El Barça-Arsenal de la eliminatoria de octavos va a ser un partido bien diferente al visto en la ida, en la que el Arsenal cosechó una ventaja de 2-1, aunque solo sea porque ambos entrenadores, Pep Guardiola y Arsene Wenger, no van a poder contar con sus equipos de gala debido a las lesiones y las sanciones.
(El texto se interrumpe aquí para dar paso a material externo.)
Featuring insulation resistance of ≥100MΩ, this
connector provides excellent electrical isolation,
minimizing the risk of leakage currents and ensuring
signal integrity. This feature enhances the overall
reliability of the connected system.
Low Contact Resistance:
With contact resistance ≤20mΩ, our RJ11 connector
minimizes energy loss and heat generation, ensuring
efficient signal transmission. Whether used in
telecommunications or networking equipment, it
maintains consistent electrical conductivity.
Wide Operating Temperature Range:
En el que es calificado sin duda como “el partido de la temporada” desde ambos bandos va a estar condicionado por las bajas y por las decisiones que los estrategas decidan desde el banquillo.
Desde el centro médico Dexeus, donde Pep Guardiola ha estado ingresado las últimas cinco noches para tratarse de una hernia discal, habrá dado vueltas a la solución que deberá adoptar para recomponer el centro de su defensa, debido a la baja de sus dos centrales titulares, Carles Puyol, que ha recaído de su lesión en la rodilla derecha, y Gerard Piqué, sancionado en el partido de ida.
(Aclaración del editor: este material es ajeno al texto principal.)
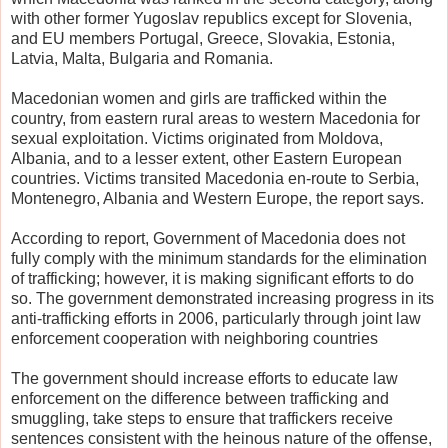
with other former Yugoslav republics except for Slovenia,
and EU members Portugal, Greece, Slovakia, Estonia,
Latvia, Malta, Bulgaria and Romania.
Macedonian women and girls are trafficked within the
country, from eastern rural areas to western Macedonia for
sexual exploitation. Victims originated from Moldova,
Albania, and to a lesser extent, other Eastern European
countries. Victims transited Macedonia en-route to Serbia,
Montenegro, Albania and Western Europe, the report says.
According to report, Government of Macedonia does not
fully comply with the minimum standards for the elimination
of trafficking; however, it is making significant efforts to do
so. The government demonstrated increasing progress in its
anti-trafficking efforts in 2006, particularly through joint law
enforcement cooperation with neighboring countries
The government should increase efforts to educate law
enforcement on the difference between trafficking and
smuggling, take steps to ensure that traffickers receive
sentences consistent with the heinous nature of the offense,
No obstante, el técnico blaugrana ha recibido el alta este mediodía , por lo que tiene previsto participar en la rueda de prensa y el entrenamiento del equipo esta tarde, deberá decidir una solución alternativa en el centro de la defensa, que podría pasar por la elección de Abidal y Milito, aunque no se descarta que el puesto del central argentino fuera para Sergio Busquets, que esta temporada ya se ha desenvuelto en esa posición.